Ele não admitiu estar ao serviço da companhia privada que gere o Volta, disse que servia o centro comercial e que dava mau aspecto uma pessoa (ele foi respeitoso e não disse que eu parecia um mendigo-porcalhão) andar a mexer no lixo, mas o que é certo é que ele é um protector das latas extraviadas, um guardião de garrafas de água deitadas no lixo comum para que não passem na máquina e não dêem os dez cêntimos a ninguém. Furioso e sob o olhar não se um, mas se dois seguranças, arrastei-me para fora do centro comercial ainda pegando em todas as garrafas que via no cimo dos caixotes do lixo..
8 (3 de Julho)
Pode ser impressão minha, mas os indigentes aqui da cidade parecem menos pedinchantes de dinheiro do que eram há 3 ou 4 meses. O Sistema Volta criou verdadeiramente uma mini-economia paralela em que estes remediados são pequenos empresários de caixote do lixo.

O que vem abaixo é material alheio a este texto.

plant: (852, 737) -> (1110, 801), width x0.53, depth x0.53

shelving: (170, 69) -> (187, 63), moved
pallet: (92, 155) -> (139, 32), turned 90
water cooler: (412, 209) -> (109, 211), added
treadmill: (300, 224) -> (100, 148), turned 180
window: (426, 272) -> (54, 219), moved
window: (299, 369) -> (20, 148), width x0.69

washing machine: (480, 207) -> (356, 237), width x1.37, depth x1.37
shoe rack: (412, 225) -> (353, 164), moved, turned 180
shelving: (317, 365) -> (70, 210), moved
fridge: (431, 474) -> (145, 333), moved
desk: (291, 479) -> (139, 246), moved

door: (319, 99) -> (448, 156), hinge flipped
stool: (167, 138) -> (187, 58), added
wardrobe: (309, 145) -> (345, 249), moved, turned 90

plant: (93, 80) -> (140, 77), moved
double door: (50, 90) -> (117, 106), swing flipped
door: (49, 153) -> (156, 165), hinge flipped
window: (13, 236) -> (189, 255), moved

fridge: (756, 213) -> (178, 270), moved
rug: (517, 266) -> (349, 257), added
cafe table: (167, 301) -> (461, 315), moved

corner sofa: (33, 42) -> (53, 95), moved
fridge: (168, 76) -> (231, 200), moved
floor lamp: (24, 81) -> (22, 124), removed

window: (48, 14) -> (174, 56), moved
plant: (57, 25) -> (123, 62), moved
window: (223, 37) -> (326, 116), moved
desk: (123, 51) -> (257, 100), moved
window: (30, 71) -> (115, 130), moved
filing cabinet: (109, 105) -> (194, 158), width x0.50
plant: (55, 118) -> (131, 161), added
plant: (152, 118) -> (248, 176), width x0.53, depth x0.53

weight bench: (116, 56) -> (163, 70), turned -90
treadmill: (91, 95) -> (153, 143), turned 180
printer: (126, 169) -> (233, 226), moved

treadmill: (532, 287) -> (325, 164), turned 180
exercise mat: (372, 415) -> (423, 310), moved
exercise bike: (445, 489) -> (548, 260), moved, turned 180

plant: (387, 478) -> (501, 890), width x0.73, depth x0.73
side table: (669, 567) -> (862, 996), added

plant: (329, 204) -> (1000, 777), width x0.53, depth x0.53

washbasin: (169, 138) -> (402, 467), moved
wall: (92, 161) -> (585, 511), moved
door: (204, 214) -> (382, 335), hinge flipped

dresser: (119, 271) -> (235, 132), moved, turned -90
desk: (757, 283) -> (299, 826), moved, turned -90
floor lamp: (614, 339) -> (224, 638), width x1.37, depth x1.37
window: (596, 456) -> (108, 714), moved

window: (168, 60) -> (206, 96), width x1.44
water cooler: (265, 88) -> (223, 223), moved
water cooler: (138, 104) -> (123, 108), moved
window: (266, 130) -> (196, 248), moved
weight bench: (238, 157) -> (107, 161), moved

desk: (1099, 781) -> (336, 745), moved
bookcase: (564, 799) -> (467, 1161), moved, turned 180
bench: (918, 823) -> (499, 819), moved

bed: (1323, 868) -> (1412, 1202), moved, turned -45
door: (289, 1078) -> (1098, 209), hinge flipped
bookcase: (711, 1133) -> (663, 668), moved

É possível que eles agora tenham receio que alguém lhes diga, depois de pedirem dinheiro, "estás a ver aquele caixote do lixo ali? Tem lá 30 cêntimos em garrafas de água e latas". Se ele procurar afincadamente, em todos os caixotes do lixo, sem grande chafurdanço na imundície, encontrará 1 euro em meia hora. Isto, repito, sem grande esforço.
Se é verdade que este sistema é um autêntico roubo para o vulgar cidadão, para os indigentes é uma forma incrível de arrecadar uns trocos, se trabalharem a sério fazem mais dinheiro que os trabalhadores esmerados das fábricas e do salário mínimo.
9 (4 de Julho)
Se noutras zonas da cidade os caixotes do lixo têm sempre, cada um deles, 3 ou 4 garrafas ou latas com símbolo Volta prontas para serem levadas a uma máquina e convertidas em 30 ou 40 cêntimos, aqui, nas cercanias de um bairro conhecido pelo negócio de drogas pesadas, é raro encontrar uma destas garrafas ou latas no caixote do lixo. Os caixotes do lixo aqui do bairro são batidos com frequência pelos viciados em busca de trocos para comprarem drogas, enquanto noutras zonas da cidade não actuam com tanta frequência. O sistema Volta está a mudar os hábitos das pessoas, sobretudo de pessoas que moram na rua e ainda há pouca gente a falar sobre isso.